1. the existing drilling machine is used as a power structure for conveying the detector, so that the detector can be conveyed to the bottom of a drill hole under the condition of unsmooth hole wall.

2. The detector is stored in the ice block filled with glass fiber or quartz sand, the strength of the ice block is increased, and the mechanical structure and high-sensitivity components of the detector can be effectively protected from being damaged in the conveying process.

3. The ice cubes are filled with quartz sand, and after the ice cubes are melted, the settled quartz sand is beneficial to smooth and stable full coupling of the bottom of the detector and the bedrock, so that the signal-to-noise ratio of the collected data is effectively improved.

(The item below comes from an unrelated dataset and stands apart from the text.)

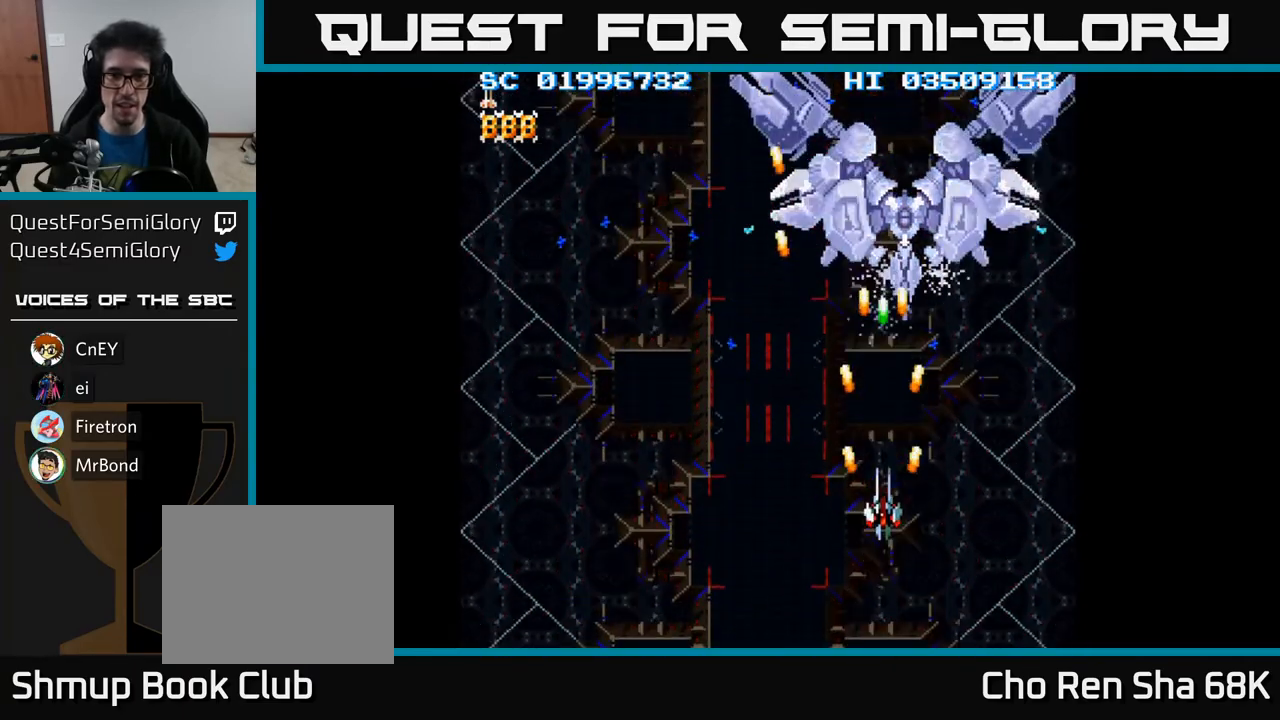
{"buttons": ["A"], "events": []}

4. The arrangement of the elastic sheet and the supporting legs can prevent the detector from floating up and inclining in the drilled hole and the like when concrete is poured fast as far as possible, and the detection accuracy is improved.

Drawings

The invention is further illustrated by the non-limiting examples given in the accompanying drawings;

FIG. 1 is a schematic view of an installation structure of an embodiment of the present invention;

FIG. 2 is a schematic view of a portion A of FIG. 1;

FIG. 3 is a schematic structural diagram of an embodiment of the present invention;

the main element symbols are as follows:

the device comprises a pushing disc 1, a connector 2, internal threads 3, an ice block 4, a concrete disc 5, a detector 6, supporting legs 7, a first vertical rod 8, a first cross rod 9, a second vertical rod 10, a second cross rod 11, an elastic sheet 12, a water drainage groove 13, a drill collar 14 and a kelly 15.

Detailed Description

In order that those skilled in the art can better understand the present invention, the following technical solutions are further described with reference to the accompanying drawings and examples.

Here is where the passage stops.